One of the beautiful side benefits of the growth of the world wide web and our ability to connect and communicate has been peer reviews. In the days before the online review, which is not that long ago even as late as the nineties into the early 2000s, our method of verifying whether an establishment, person or service was ok was a combination of our friends & family, phone calls to references or 3rd party guides.
The fundamental problem with all of these methods is it limited our scope of getting reliable information to our network or to third party sources who may have had ulterior motives (i.e. like a restaurant guide who is also sponsored with advertising by the place they are reviewing). It is also limited getting a large consensus of opinion as well as opinions of people who might be similar to our tastes due again to the size of our network and the time it takes to accumulate lots of reviews.
Enter sites like Yelp and TripAdvisor, who largely in the sectors of Food and Travel respectively although they have both branched out, made their names as the place of record for every day review of restaurants, bars, hotels and attractions. People initially in the US and then around the world, often without realizing it, were going through a profound behavior modification and were now relying on these types of sources along with sites like AngiesList as their first and often only review verification of a place or service. The content of these sites were mostly user contributed and all of these 3 sites who were unknown brands a decade so ago are now amongst our most trusted resources supplanting legacy brands and old behaviors. In fact they were so successful all three of these companies have gone on to become Public Companies.

**Task list:**
A – Answer these questions from the text on online reviews:
(i) Which site does the text link with Food, and which with Travel?
(ii) What example does it give of a third-party source with an ulterior motive?
(iii) What have all three companies gone on to become?
B – Rewrite the paragraph of the text on online reviews that begins "The fundamental problem with all of these methods" as a short list of its main points.
C – From the text on online reviews, return the passage between "Enter sites like" and "become Public Companies.", inclusive, copied word for word.

**Chart understanding data:**
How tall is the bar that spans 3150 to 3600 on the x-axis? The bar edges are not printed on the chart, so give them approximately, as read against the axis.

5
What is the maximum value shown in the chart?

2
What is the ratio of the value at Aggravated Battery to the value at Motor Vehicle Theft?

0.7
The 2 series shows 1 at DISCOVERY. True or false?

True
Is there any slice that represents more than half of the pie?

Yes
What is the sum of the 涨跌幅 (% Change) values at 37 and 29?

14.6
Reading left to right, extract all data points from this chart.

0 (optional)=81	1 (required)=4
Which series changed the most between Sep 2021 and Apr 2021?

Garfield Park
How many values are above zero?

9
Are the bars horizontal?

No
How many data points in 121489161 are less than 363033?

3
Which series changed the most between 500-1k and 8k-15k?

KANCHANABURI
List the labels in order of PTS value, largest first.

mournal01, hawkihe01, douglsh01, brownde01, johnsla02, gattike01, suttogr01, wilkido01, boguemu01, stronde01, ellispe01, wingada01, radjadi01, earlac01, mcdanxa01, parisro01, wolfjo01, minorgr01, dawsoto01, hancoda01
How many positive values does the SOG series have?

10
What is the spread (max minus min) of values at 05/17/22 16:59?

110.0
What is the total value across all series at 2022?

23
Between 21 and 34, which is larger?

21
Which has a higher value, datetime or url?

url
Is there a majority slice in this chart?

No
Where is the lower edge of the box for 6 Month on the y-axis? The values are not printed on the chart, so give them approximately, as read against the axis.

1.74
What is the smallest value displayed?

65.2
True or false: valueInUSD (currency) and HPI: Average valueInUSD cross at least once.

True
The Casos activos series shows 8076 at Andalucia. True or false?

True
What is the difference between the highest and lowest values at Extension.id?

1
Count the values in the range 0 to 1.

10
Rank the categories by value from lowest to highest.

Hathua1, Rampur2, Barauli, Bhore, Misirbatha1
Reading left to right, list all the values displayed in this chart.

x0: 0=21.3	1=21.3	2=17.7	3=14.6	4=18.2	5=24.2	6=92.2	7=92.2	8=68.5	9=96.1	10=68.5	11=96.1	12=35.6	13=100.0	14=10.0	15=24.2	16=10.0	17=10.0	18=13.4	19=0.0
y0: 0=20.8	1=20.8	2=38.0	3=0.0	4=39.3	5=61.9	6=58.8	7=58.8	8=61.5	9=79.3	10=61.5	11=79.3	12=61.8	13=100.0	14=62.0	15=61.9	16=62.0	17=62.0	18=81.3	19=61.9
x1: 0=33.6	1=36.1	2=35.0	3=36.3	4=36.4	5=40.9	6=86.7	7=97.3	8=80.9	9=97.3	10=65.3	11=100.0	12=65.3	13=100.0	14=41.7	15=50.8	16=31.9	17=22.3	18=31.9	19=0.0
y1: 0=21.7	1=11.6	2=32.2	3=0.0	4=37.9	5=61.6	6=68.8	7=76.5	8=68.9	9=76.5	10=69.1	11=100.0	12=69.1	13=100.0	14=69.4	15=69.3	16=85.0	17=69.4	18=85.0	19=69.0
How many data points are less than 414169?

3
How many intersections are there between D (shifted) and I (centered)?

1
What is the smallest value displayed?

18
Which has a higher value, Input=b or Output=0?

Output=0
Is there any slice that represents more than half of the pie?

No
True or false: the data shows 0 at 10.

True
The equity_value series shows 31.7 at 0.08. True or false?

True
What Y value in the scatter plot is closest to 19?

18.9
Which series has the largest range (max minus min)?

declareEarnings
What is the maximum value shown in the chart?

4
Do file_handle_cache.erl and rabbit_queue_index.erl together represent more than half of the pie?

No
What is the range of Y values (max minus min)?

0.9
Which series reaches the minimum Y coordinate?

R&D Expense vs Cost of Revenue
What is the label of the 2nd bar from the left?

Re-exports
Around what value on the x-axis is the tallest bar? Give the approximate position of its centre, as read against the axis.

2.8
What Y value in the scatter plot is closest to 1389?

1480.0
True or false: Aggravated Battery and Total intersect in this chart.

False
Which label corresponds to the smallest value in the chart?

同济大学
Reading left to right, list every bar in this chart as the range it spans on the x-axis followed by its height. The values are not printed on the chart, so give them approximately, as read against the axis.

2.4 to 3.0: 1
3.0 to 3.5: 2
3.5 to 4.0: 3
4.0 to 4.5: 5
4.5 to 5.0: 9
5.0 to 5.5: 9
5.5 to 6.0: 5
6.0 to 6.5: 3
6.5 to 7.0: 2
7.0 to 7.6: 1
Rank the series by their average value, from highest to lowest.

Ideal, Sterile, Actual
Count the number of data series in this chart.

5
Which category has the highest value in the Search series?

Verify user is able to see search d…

**Responses:**
A –
(i) Yelp is linked with Food, and TripAdvisor with Travel.
(ii) A restaurant guide that is also sponsored with advertising by the place it is reviewing.
(iii) Public Companies.

B –
- The older methods limited reliable information to our own network or to third-party sources.
- Those third-party sources might have had ulterior motives, such as a restaurant guide sponsored by advertising from the places it reviewed.
- Because our network was small and reviews took time to collect, it was hard to get a large consensus of opinion.
- For the same reasons, it was hard to find opinions from people whose tastes might be similar to ours.

C –
Enter sites like Yelp and TripAdvisor, who largely in the sectors of Food and Travel respectively although they have both branched out, made their names as the place of record for every day review of restaurants, bars, hotels and attractions. People initially in the US and then around the world, often without realizing it, were going through a profound behavior modification and were now relying on these types of sources along with sites like AngiesList as their first and often only review verification of a place or service. The content of these sites were mostly user contributed and all of these 3 sites who were unknown brands a decade so ago are now amongst our most trusted resources supplanting legacy brands and old behaviors. In fact they were so successful all three of these companies have gone on to become Public Companies.